Managing Managers

Introduction

When you get to higher levels of the manager’s ladder, chances are that some of your direct reports will be other managers. The manager’s actions have a bigger impact on their teams and therefore you need to set expectations differently.

Dashboard

How do you assess the managing skills of other managers? Managers face conflicting forces all the time, and a big part of their job is to keep things balanced. In order to set the right expectations and measure the manager’s success, it is important to evaluate how balanced the following areas are:

Delivery

Managers constantly face push from the Business to deliver value quickly while feeling the pressure from the team to deliver high-quality solutions.

Delivery

Business Impact Technical Excellence
Speed Quality
Customer Feedback Code Maintainability
Opportunity Cost Tech Debt Cost

Goals

Aligning the team’s goals and the individual’s goals is critical to ensure a scenario where the team delivers value to the organization while its members make progress in their careers. The manager should try to create a win-win scenario where both sides (team and individual) get something in return.

Goals

Team Individuals
Business Needs Career Focus
Team Expectations Personal Interests
Group Performance Individual Performance

Planning

Although short-term vs long-term planning is sometimes seen as a “business vs tech” type of discussion (see Delivery), this is not always true. In many cases, the manager needs to balance the trade-offs between a quick business (or technical) solution and a long-term one. Do we fix this bug quickly or invest in a proper technical solution? Do we create a quick throw-away spike or we invest in a well-designed feature?

Planning

Short-Term Long-Term
Weekly Plan Quarterly Plan
Spike Well Thought Out Design
Solve Quickly Solve Properly

Oversight

Managers usually have a hard time balancing how to delegate effectively without losing the control over their teams. Staying connected to the details without interfering is certainly one the most difficult tasks for a manager (especially for managers of managers). It is important for managers to empower the team to make decisions while being on top of what is going on.

Oversight

Control Delegation
Micromanaging Empowerment
Connected to Details Big Picture
Auditing Trust

Relationships

Most managers will excel at building relationships with their direct reports (managing down) and with their supervisor (managing up), but they tend to undervalue their relationships with the rest of the organization (managing across). Lack of focus on horizontal relationships adds risk to cross-team initiatives and reduces the manager’s visibility of the team’s impact.

Relationships

Vertical (Managing Down / Up) Horizontal (Managing Across)
Supervisor(s) Stakeholders
Direct Reports Peers / Other Teams
Indirect Reports Users

Conclusion

Assessing managers require a slightly different perspective, their actions have a bigger impact on their teams and therefore they are in charge of keeping things balanced.

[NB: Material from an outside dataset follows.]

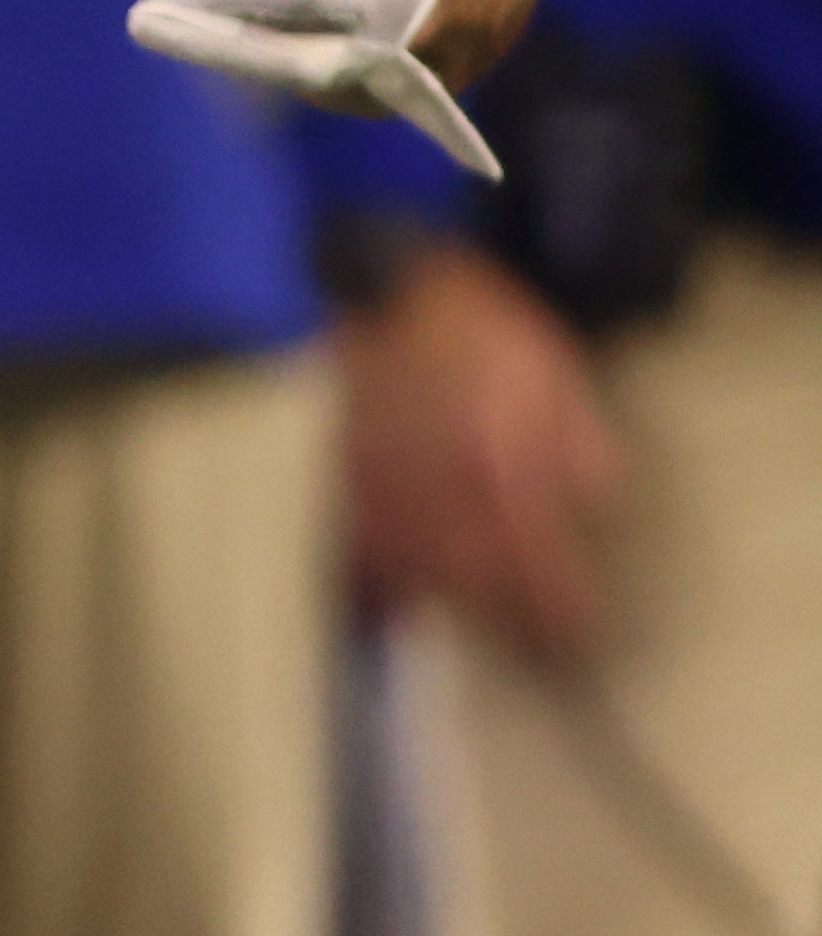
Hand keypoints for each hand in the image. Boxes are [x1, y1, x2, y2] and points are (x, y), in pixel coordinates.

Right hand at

Managers should balance each area —delivery, goals, planning, oversight and relationships— in a way that is sustainable over time. Not all areas might require to be balanced the same way; the seniority of the team, company culture, and business context might move the arrow closer to one side or the other, the green area is a range and not a single value. Having said that, it is important to avoid getting too close to any of the extremes.

In summary, understanding how each manager is performing on every area is a good way to assess their performance and therefore a great opportunity to have meaningful career conversations with them.